--- SUPPLIED INFORMATION Enclosed Below ---
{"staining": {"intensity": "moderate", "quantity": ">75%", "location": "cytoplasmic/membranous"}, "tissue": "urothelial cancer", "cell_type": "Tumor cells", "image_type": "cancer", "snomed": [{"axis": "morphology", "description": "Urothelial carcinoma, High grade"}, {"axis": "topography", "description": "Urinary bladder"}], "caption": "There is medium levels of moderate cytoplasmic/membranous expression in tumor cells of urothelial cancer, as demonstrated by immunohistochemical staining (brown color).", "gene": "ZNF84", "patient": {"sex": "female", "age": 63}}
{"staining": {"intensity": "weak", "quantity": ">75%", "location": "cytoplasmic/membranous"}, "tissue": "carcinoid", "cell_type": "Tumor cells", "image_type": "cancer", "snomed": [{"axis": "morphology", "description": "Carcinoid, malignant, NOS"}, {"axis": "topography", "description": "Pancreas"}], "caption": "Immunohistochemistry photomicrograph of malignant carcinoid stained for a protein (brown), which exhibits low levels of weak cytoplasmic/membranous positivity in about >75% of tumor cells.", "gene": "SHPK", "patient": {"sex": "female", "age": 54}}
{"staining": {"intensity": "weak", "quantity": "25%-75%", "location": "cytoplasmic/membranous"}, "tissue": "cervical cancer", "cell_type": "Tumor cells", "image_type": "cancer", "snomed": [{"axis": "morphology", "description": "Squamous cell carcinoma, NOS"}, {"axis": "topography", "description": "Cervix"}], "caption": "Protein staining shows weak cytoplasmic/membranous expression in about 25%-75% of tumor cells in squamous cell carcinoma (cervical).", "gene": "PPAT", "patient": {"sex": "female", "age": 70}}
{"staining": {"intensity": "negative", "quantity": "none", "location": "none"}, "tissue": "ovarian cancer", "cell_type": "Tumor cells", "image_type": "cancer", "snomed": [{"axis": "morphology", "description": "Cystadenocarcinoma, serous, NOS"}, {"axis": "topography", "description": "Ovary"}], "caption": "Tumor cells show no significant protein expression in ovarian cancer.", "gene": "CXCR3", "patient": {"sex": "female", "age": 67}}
--- End of Enclosed SUPPLIED INFORMATION ---
**WHAT IS REQUIRED**
Reproduce all of the material verbatim.

**RESPONSE**
{"staining": {"intensity": "moderate", "quantity": ">75%", "location": "cytoplasmic/membranous"}, "tissue": "urothelial cancer", "cell_type": "Tumor cells", "image_type": "cancer", "snomed": [{"axis": "morphology", "description": "Urothelial carcinoma, High grade"}, {"axis": "topography", "description": "Urinary bladder"}], "caption": "There is medium levels of moderate cytoplasmic/membranous expression in tumor cells of urothelial cancer, as demonstrated by immunohistochemical staining (brown color).", "gene": "ZNF84", "patient": {"sex": "female", "age": 63}}
{"staining": {"intensity": "weak", "quantity": ">75%", "location": "cytoplasmic/membranous"}, "tissue": "carcinoid", "cell_type": "Tumor cells", "image_type": "cancer", "snomed": [{"axis": "morphology", "description": "Carcinoid, malignant, NOS"}, {"axis": "topography", "description": "Pancreas"}], "caption": "Immunohistochemistry photomicrograph of malignant carcinoid stained for a protein (brown), which exhibits low levels of weak cytoplasmic/membranous positivity in about >75% of tumor cells.", "gene": "SHPK", "patient": {"sex": "female", "age": 54}}
{"staining": {"intensity": "weak", "quantity": "25%-75%", "location": "cytoplasmic/membranous"}, "tissue": "cervical cancer", "cell_type": "Tumor cells", "image_type": "cancer", "snomed": [{"axis": "morphology", "description": "Squamous cell carcinoma, NOS"}, {"axis": "topography", "description": "Cervix"}], "caption": "Protein staining shows weak cytoplasmic/membranous expression in about 25%-75% of tumor cells in squamous cell carcinoma (cervical).", "gene": "PPAT", "patient": {"sex": "female", "age": 70}}
{"staining": {"intensity": "negative", "quantity": "none", "location": "none"}, "tissue": "ovarian cancer", "cell_type": "Tumor cells", "image_type": "cancer", "snomed": [{"axis": "morphology", "description": "Cystadenocarcinoma, serous, NOS"}, {"axis": "topography", "description": "Ovary"}], "caption": "Tumor cells show no significant protein expression in ovarian cancer.", "gene": "CXCR3", "patient": {"sex": "female", "age": 67}}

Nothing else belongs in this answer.